E ancora, i jainisti in India non solo non mangiano prodotti di derivazione animale, ma neppure patate o carote o qualunque altra cosa che venga estratta dalla terra, per non correre il rischio di ammazzare i lombrichi durante la raccolta. E' una scelta: quella di portare la loro Ahimsa fino a quel punto, dove si ferma la tua? 
Qualche mese fa in Thailandia mi è capitato di fare 'morning merit': un'offerta ai monaci che con le loro tuniche arancioni e le ciotole in metallo, la mattina al sorgere del sole  girano silenziosi per le strade e si fermano davanti al mercato. Senza che loro chiedano nulla, la gente spontaneamente si avvicina e mette qualcosa in quelle ciotole, solitamente cibo appena comprato al mercato. I monaci vivono di quello che ricevono e se per caso nelle ciotole capita della carne, accettano anche quella. In Tibet non cresce tanta frutta e verdura, motivo per cui anche il Dalai Lama mangiava carne quando viveva là. Fare diversamente vorrebbe dire rimanere attaccati a un'idea, un concetto, un dogma, un'ennesima manifestazione dell'ego che non solo non ha nulla a che vedere con l'evoluzione spirituale, ma anzi la ostacola.

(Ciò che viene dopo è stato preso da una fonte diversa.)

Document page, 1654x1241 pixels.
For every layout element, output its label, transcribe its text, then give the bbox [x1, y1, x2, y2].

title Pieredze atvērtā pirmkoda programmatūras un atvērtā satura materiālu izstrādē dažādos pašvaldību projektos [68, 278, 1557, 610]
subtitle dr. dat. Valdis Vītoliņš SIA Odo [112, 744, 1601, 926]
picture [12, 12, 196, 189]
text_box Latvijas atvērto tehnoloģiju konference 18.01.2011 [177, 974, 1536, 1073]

Il concetto yogico di Ahimsa è quello è di soppesare le conseguenze di ogni nostra parola o azione prima di esprimerla: possiamo avere le migliori intenzioni ma non sapremo mai che conseguenze avranno le nostre azioni una volte messe là fuori. Così come quando si pianta un seme, possiamo avere un'idea di quello che crescerà, ma non avremo mai la certezza. L'unica scelta che abbiamo è quella di agire con quanta più consapevolezza siamo capaci e sperare che accada il meglio così che dal seme dalle nostre azioni cresca una bella pianta.